I believe that to reach Peace we need to teach Peace.

At the United Nations International School (UNIS) we have a formal curriculum based on teaching about the United Nations and Peace. Every classroom has a ‘Peace Table’. The ways in which the teachers use the Peace Table are personal. I was lucky to have the guidance of veteran teachers who really showed me how to use the Peace Table effectively. I want every teacher, parent and child to have access to this too. It’s a work in progress and there are many ways and philosophies.

At UNIS the children use Peace Tables to resolve minor conflicts on the playground or in the classroom. When the children are properly trained it is amazing to see how, independently, they are able to discuss and sort out their own problems without adult intervention. They feel empowered and in turn the teacher is able to put their time into other more important things like teaching!

What does a Peace Table look like?

Every teacher has a different way of setting up and using their Peace Table.

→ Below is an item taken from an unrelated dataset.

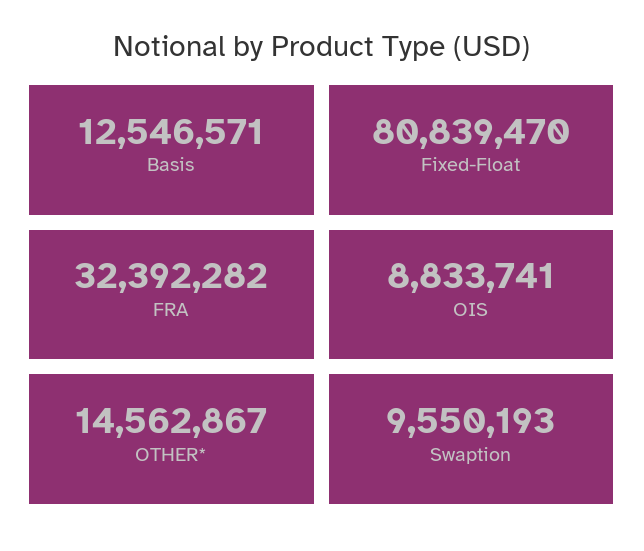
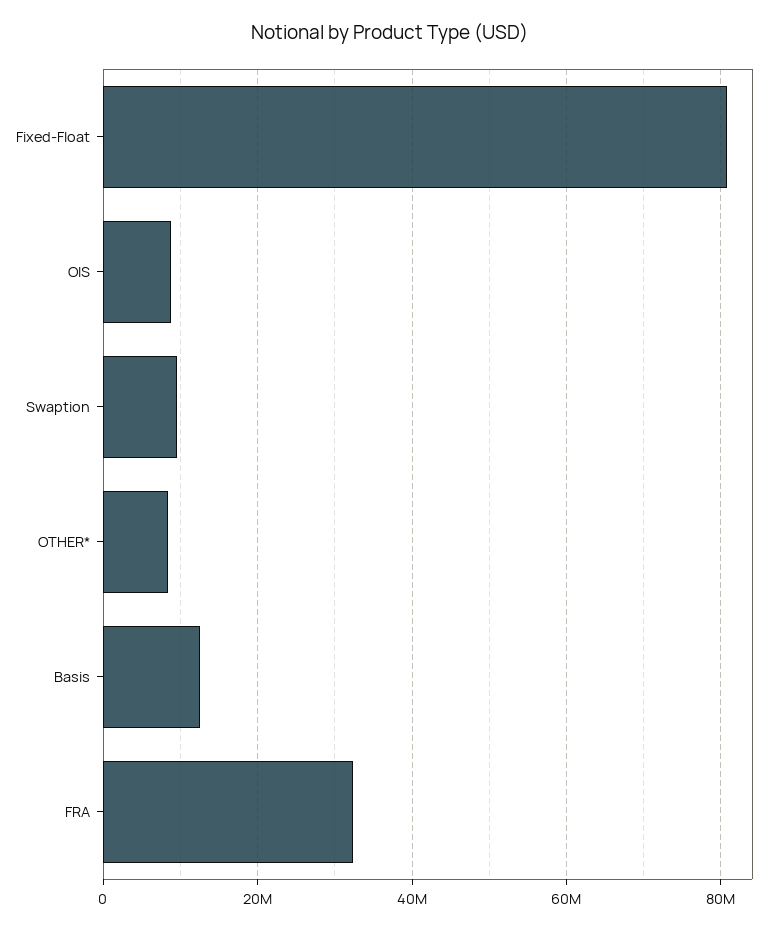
OTHER*: 14562867 -> 8000000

I always have a globe in the middle, international flags, storybooks about Peace and the UN and a collection of artifacts from around the world. The children love to bring things they find on their travels to ‘share’ on the Peace Table. I also have a pin board displaying information about the UN and Peace related images.

 How to use a Peace Table

These are some basic guidelines that I have written in collaboration with my class in the past but every class has a slightly different way of using the Peace Table. For the Peace Table to be effective it needs to be discussed on a regular basis and become personal to that class.

Invite the person to the Peace Table and explain why.

Both put your hands on the globe to show you are listening.

Take turns and start your sentences with ‘I feel…’

If you can’t solve the problem find a Mediator or Peacekeeper to help.

Shake hands when you say sorry or come to an agreement.

The children also chose to go to the Peace Table if they feel they need quiet time or need to be alone in order to focus.